Problem description: Gather every line in the listing below that contains the word "edge".

Records for the exercise:

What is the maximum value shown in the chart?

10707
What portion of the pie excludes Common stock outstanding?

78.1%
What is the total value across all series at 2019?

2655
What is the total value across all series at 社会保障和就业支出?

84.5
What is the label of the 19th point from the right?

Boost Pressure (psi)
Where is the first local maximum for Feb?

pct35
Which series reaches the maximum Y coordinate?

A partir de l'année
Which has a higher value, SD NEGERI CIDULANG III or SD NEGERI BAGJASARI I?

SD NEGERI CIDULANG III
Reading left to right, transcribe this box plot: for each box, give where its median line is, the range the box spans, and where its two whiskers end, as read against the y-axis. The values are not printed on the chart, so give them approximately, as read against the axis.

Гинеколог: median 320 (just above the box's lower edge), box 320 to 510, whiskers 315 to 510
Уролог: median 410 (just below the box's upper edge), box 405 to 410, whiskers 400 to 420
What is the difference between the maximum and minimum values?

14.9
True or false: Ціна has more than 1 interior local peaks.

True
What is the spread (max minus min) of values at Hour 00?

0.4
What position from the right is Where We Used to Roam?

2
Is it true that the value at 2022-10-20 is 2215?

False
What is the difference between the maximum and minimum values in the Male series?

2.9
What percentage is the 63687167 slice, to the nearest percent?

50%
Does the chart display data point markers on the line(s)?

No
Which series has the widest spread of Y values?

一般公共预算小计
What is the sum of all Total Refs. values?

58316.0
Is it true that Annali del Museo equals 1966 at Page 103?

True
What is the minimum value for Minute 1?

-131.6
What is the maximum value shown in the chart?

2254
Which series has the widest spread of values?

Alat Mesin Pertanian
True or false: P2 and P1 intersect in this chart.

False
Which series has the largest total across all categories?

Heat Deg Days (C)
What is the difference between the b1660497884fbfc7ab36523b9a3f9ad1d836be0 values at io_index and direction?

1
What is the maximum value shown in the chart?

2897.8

Response for this exercise:
Гинеколог: median 320 (just above the box's lower edge), box 320 to 510, whiskers 315 to 510
Уролог: median 410 (just below the box's upper edge), box 405 to 410, whiskers 400 to 420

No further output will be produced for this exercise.